[Edit difference data]
- - - - -

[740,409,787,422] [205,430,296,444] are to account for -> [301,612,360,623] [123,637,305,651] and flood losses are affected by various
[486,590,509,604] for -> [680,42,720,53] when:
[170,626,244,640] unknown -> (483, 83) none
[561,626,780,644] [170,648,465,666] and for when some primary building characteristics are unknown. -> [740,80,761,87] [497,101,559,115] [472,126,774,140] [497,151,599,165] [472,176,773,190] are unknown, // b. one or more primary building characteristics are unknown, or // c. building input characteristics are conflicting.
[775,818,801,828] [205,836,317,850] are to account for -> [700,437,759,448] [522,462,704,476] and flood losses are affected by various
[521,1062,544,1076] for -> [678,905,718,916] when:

- - - - -

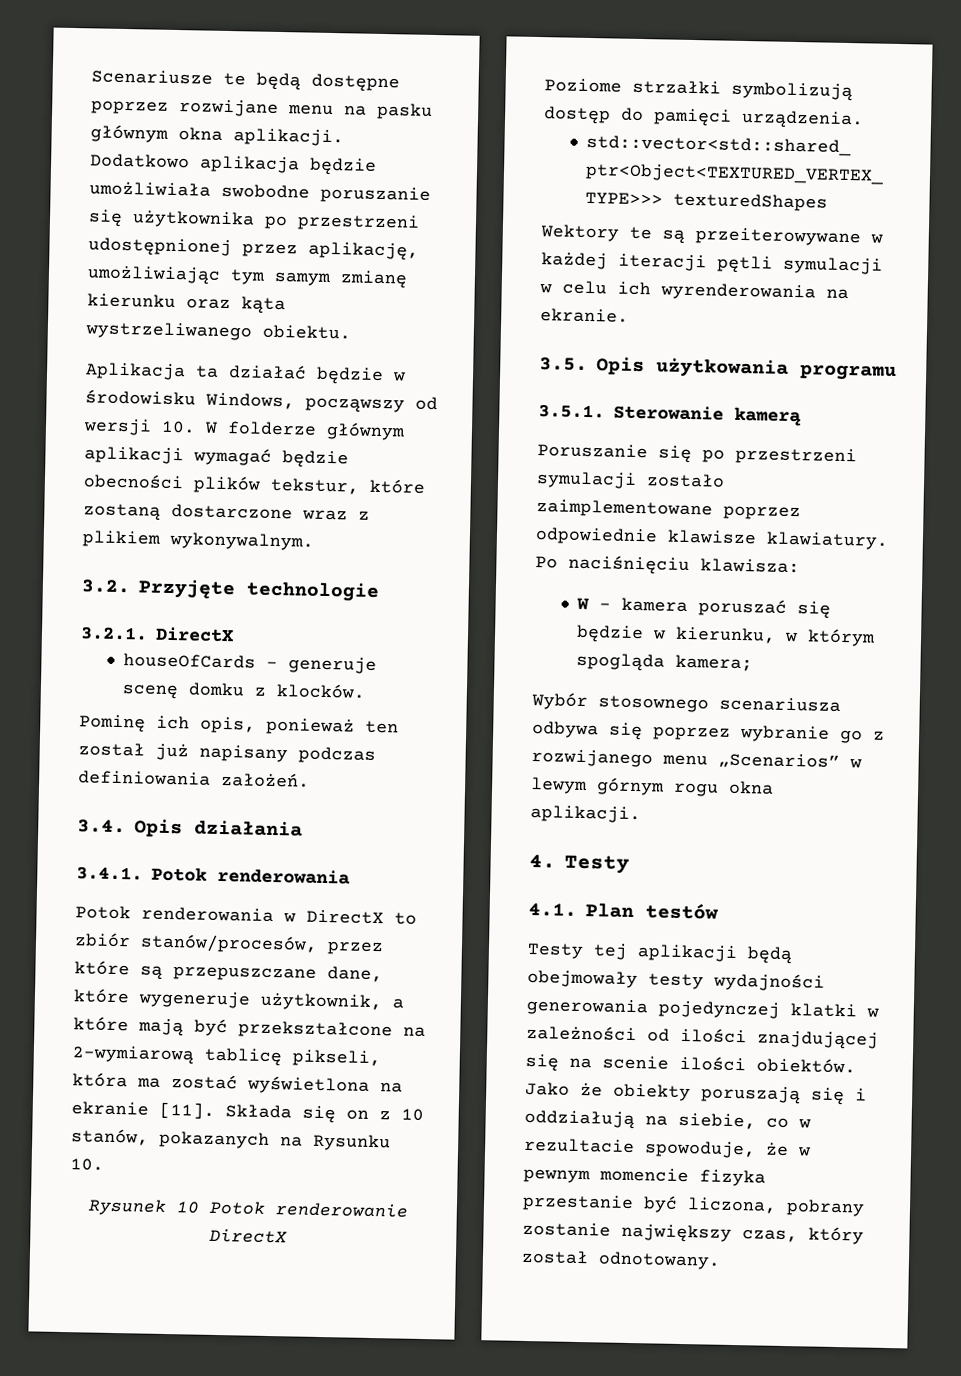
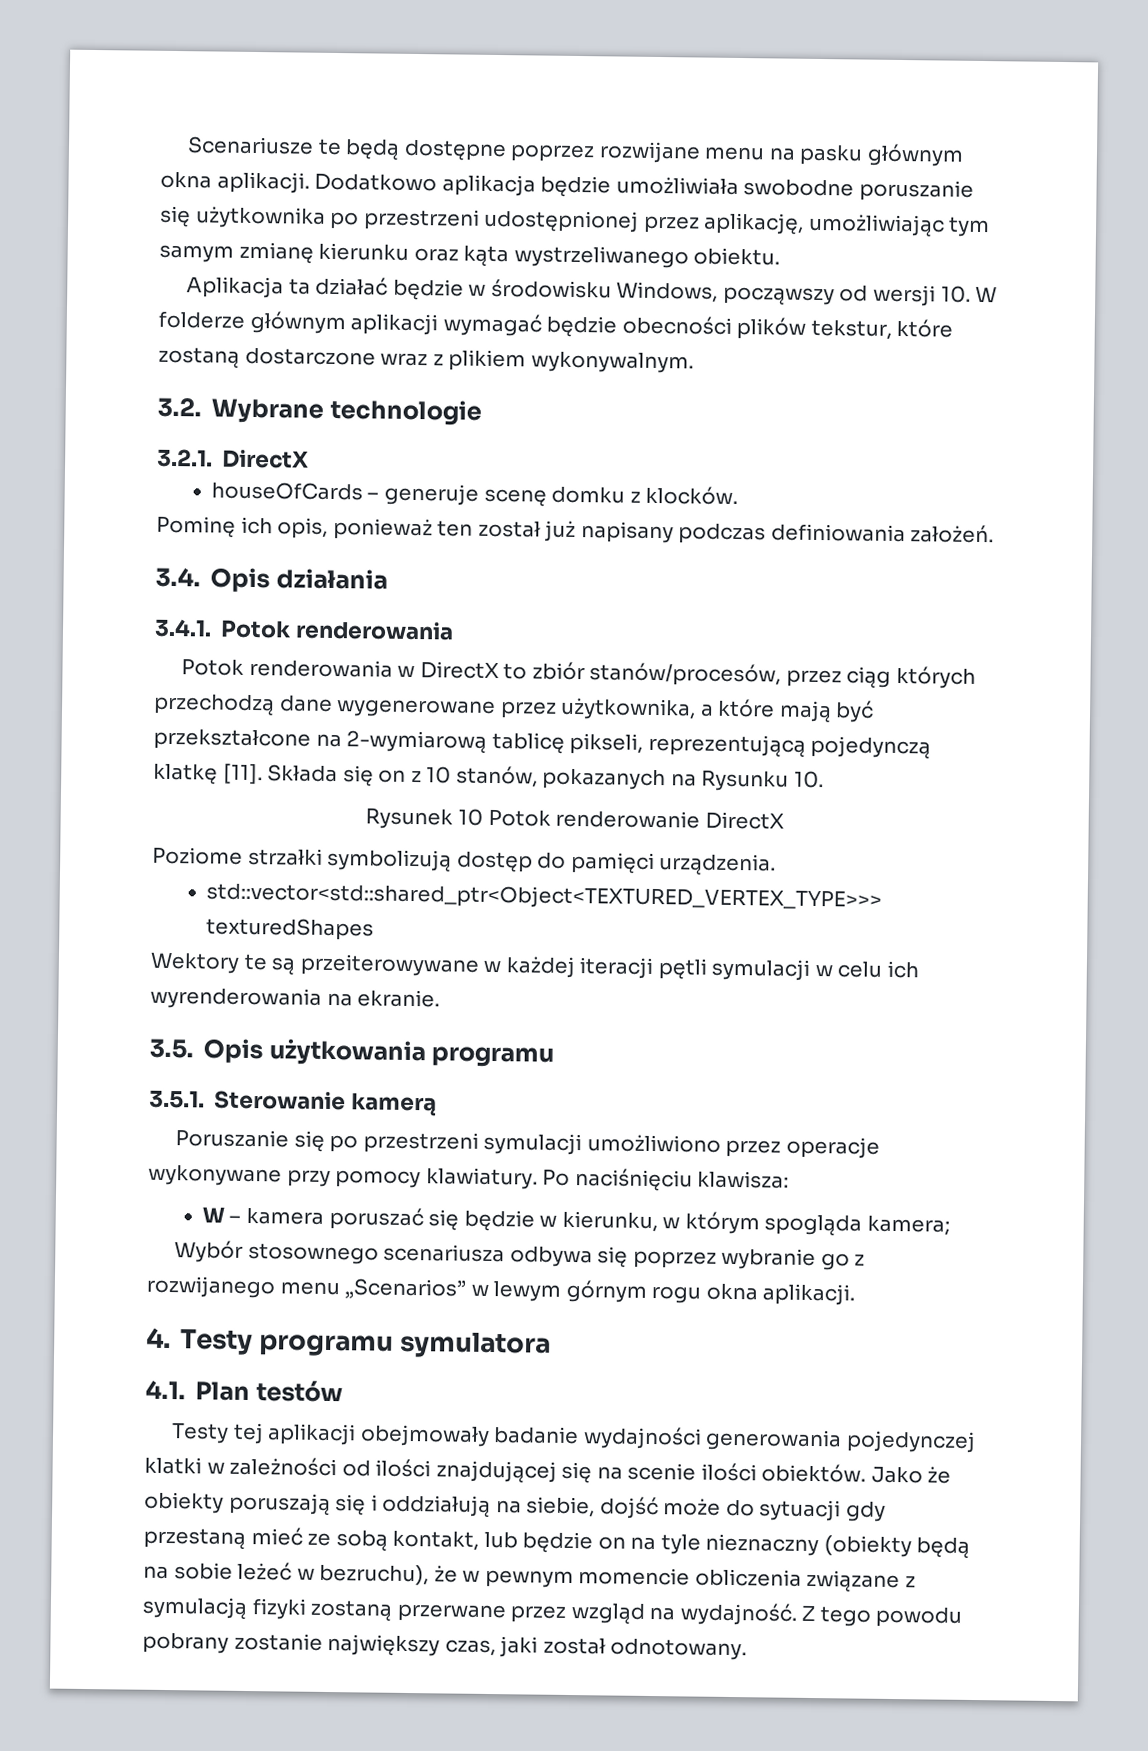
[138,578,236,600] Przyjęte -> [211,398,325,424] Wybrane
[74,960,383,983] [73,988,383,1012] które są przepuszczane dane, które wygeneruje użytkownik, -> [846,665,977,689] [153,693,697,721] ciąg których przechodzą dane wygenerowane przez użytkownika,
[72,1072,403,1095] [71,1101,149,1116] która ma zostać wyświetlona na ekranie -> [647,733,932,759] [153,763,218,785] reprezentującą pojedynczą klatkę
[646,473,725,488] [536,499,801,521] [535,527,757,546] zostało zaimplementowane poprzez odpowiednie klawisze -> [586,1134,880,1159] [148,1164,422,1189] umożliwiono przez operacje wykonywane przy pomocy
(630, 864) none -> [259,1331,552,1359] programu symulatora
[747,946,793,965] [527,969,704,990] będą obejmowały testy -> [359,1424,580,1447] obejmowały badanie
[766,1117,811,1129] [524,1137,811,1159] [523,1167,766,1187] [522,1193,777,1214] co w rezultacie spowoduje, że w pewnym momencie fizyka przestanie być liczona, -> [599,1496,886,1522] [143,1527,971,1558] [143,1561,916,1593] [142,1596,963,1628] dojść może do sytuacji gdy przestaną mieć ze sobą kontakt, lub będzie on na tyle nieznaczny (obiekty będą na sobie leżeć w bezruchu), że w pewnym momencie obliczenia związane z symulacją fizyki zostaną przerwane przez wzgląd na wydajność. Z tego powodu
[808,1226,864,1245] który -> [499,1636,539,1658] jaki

- - - - -

# Task instructions:
Set down only the lines above that fall between the line holding "(630, 864) none" and the line holding "[747,946,793,965] [527,969,704,990] będą", inclusive, keeping each exact.

# Task answer:
(630, 864) none -> [259,1331,552,1359] programu symulatora
[747,946,793,965] [527,969,704,990] będą obejmowały testy -> [359,1424,580,1447] obejmowały badanie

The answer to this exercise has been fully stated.